Czy korzystałyście lub znacie może kogoś, kto korzystał z okna życia? Wiecie jak to jest z tą anonimowością? Pytam, ponieważ przeczytałam w internecie, że były takie przypadki, że policja odnalazła matkę, która zostawiła dziecko.
1 2018-11-30 11:17:04 Ostatnio edytowany przez młodastudentka (2018-11-30 11:38:50)
Proszę, może ktoś odpowiedzieć albo coś doradzić, z przyczyn osobistych jest to dla mnie bardzo ważne.
Wszystko zależy od danego okna życia. Oni mają swoje procedury których muszą się trzymać. Najczęściej szukają opiekunów/rodziców gdy stan dziecka jest zły.
Dziękuję.
Jest anonimowe.
Niby w jaki sposób mieliby znaleźć matkę?
6 2018-12-01 16:33:52 Ostatnio edytowany przez Cyngli (2018-12-01 16:35:13)
Jest anonimowe.
Niby w jaki sposób mieliby znaleźć matkę?
Jeśli rodziła w jakimś szpitalu, to bez problemu.
Wie ktoś, czy przy okienkach życia jest monitoring?
W sumie, bardzo ciekawy temat.
Myślę, że w dzisiejszych czasach o utrzymanie anonimowości jest bardzo trudno.
A o dzieciach z okienek życia wciąż jeszcze mówi się w Teleexpresie, jakby to była ciekawostka przyrodnicza...
Chyba nie powinno być monitoringu, ale czy tak jest to nie wiem...
Tak na zdrowy rozum te okienka są po to by dziecko tam oddać - w bezpieczny sposób. One nie sa - a przynajmniej nie powinny być - po to, by potem ścigać i karać matkę za oddanie tam dziecka. Wprowadzono je po to, by kobiety nie wyrzucały dzieci na śmietnik, po tym jak było dość sporo takich przypadków. Oddając dziecko do okienka robi się to legalnie (?) i bez narażenia życia i zdrowia dziecka, nikt nie powinien ścigać za to matki.
Myślę, że żeby oddać dziecko do "okna życia" musi się ono urodzić w domu, nie w szpitalu. Z tego prostego powodu, że w szpitalu nie da się raczej urodzić dziecka anonimowo. I co potem, gdy się do odda do "okna życia"? Przecież zawsze ktoś się kiedyś zainteresuje, gdzie jest to dziecko skoro nie ma go przy matce. Choćby przy okazji terminu szczepień, czy pory pójścia do szkoły. Jak wtedy udowodnić, że się dziecko bezpiecznie oddało do "okna życia"?

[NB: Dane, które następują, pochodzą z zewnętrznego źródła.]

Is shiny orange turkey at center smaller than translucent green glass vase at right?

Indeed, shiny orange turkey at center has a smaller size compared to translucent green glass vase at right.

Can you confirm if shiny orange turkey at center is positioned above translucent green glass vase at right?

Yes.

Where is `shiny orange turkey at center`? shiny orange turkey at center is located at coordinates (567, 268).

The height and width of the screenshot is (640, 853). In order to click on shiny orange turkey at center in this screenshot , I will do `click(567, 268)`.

Jeżeli nie chce się wychowywać dziecka, można się legalnie zrzec praw do niego po urodzeniu. W szpitalu. Po sześciu tygodniach trzeba to potwierdzić. Dziecko wtedy trafia do rodziny adopcyjnej. Sądzę, że jest to lepsze rozwiązanie niż "okno życia".
Myślę, że żeby oddać dziecko do "okna życia" musi się ono urodzić w domu, nie w szpitalu. Z tego prostego powodu, że w szpitalu nie da się raczej urodzić dziecka anonimowo. I co potem, gdy się do odda do "okna życia"? Przecież zawsze ktoś się kiedyś zainteresuje, gdzie jest to dziecko skoro nie ma go przy matce. Choćby przy okazji terminu szczepień, czy pory pójścia do szkoły. Jak wtedy udowodnić, że się dziecko bezpiecznie oddało do "okna życia"?
Jeżeli nie chce się wychowywać dziecka, można się legalnie zrzec praw do niego po urodzeniu. W szpitalu. Po sześciu tygodniach trzeba to potwierdzić. Dziecko wtedy trafia do rodziny adopcyjnej. Sądzę, że jest to lepsze rozwiązanie niż "okno życia".
Dlatego ja uważam, że nie da się w naszym kraju oddać dziecka anonimowo. Nie da się i już. Więc takie okno życia nie rozwiązuje problemu, nic a nic.